## Collection entries:
========================

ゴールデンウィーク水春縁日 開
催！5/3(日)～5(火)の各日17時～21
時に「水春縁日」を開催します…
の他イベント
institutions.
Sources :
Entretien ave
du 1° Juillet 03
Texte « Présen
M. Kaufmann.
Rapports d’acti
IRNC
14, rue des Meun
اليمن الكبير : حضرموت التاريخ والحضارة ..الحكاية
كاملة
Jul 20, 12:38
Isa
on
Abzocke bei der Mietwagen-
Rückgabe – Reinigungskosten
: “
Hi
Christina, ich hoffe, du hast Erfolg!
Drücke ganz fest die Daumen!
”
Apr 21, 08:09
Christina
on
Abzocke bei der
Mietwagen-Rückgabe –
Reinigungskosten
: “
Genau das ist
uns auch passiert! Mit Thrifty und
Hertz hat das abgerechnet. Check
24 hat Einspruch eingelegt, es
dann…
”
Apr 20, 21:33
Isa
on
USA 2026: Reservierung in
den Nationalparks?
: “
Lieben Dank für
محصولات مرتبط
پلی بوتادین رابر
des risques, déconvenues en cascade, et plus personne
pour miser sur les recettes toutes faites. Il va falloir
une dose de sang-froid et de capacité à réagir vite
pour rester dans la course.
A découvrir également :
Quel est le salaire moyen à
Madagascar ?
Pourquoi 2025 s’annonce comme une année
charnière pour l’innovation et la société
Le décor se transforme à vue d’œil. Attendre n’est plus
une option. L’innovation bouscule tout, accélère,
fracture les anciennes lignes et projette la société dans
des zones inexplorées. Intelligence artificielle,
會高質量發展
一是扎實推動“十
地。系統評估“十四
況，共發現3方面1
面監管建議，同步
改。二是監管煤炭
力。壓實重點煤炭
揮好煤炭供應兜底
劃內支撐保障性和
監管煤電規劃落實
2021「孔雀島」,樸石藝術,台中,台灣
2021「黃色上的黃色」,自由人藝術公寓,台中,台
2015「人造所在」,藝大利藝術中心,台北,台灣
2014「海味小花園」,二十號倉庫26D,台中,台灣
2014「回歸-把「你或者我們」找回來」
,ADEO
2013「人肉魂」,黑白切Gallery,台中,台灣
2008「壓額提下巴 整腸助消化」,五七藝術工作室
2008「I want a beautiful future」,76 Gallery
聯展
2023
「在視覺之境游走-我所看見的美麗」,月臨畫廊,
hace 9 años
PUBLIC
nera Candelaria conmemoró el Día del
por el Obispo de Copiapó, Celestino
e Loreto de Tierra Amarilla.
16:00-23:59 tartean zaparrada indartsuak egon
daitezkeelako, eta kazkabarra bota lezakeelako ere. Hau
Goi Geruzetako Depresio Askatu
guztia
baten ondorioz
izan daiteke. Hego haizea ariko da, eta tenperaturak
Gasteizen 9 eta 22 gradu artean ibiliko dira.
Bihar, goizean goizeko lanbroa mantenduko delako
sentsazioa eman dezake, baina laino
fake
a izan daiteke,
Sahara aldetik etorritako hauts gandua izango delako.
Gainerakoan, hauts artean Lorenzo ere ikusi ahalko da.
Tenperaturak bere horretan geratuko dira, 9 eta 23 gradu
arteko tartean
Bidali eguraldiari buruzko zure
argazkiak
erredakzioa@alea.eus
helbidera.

========================

## Exercise brief:
Copy the text of every record above word for word, keeping each line break, spelling, and punctuation mark unchanged.

## Final answer:
ゴールデンウィーク水春縁日 開
催！5/3(日)～5(火)の各日17時～21
時に「水春縁日」を開催します…
の他イベント
institutions.
Sources :
Entretien ave
du 1° Juillet 03
Texte « Présen
M. Kaufmann.
Rapports d’acti
IRNC
14, rue des Meun
اليمن الكبير : حضرموت التاريخ والحضارة ..الحكاية
كاملة
Jul 20, 12:38
Isa
on
Abzocke bei der Mietwagen-
Rückgabe – Reinigungskosten
: “
Hi
Christina, ich hoffe, du hast Erfolg!
Drücke ganz fest die Daumen!
”
Apr 21, 08:09
Christina
on
Abzocke bei der
Mietwagen-Rückgabe –
Reinigungskosten
: “
Genau das ist
uns auch passiert! Mit Thrifty und
Hertz hat das abgerechnet. Check
24 hat Einspruch eingelegt, es
dann…
”
Apr 20, 21:33
Isa
on
USA 2026: Reservierung in
den Nationalparks?
: “
Lieben Dank für
محصولات مرتبط
پلی بوتادین رابر
des risques, déconvenues en cascade, et plus personne
pour miser sur les recettes toutes faites. Il va falloir
une dose de sang-froid et de capacité à réagir vite
pour rester dans la course.
A découvrir également :
Quel est le salaire moyen à
Madagascar ?
Pourquoi 2025 s’annonce comme une année
charnière pour l’innovation et la société
Le décor se transforme à vue d’œil. Attendre n’est plus
une option. L’innovation bouscule tout, accélère,
fracture les anciennes lignes et projette la société dans
des zones inexplorées. Intelligence artificielle,
會高質量發展
一是扎實推動“十
地。系統評估“十四
況，共發現3方面1
面監管建議，同步
改。二是監管煤炭
力。壓實重點煤炭
揮好煤炭供應兜底
劃內支撐保障性和
監管煤電規劃落實
2021「孔雀島」,樸石藝術,台中,台灣
2021「黃色上的黃色」,自由人藝術公寓,台中,台
2015「人造所在」,藝大利藝術中心,台北,台灣
2014「海味小花園」,二十號倉庫26D,台中,台灣
2014「回歸-把「你或者我們」找回來」
,ADEO
2013「人肉魂」,黑白切Gallery,台中,台灣
2008「壓額提下巴 整腸助消化」,五七藝術工作室
2008「I want a beautiful future」,76 Gallery
聯展
2023
「在視覺之境游走-我所看見的美麗」,月臨畫廊,
hace 9 años
PUBLIC
nera Candelaria conmemoró el Día del
por el Obispo de Copiapó, Celestino
e Loreto de Tierra Amarilla.
16:00-23:59 tartean zaparrada indartsuak egon
daitezkeelako, eta kazkabarra bota lezakeelako ere. Hau
Goi Geruzetako Depresio Askatu
guztia
baten ondorioz
izan daiteke. Hego haizea ariko da, eta tenperaturak
Gasteizen 9 eta 22 gradu artean ibiliko dira.
Bihar, goizean goizeko lanbroa mantenduko delako
sentsazioa eman dezake, baina laino
fake
a izan daiteke,
Sahara aldetik etorritako hauts gandua izango delako.
Gainerakoan, hauts artean Lorenzo ere ikusi ahalko da.
Tenperaturak bere horretan geratuko dira, 9 eta 23 gradu
arteko tartean
Bidali eguraldiari buruzko zure
argazkiak
erredakzioa@alea.eus
helbidera.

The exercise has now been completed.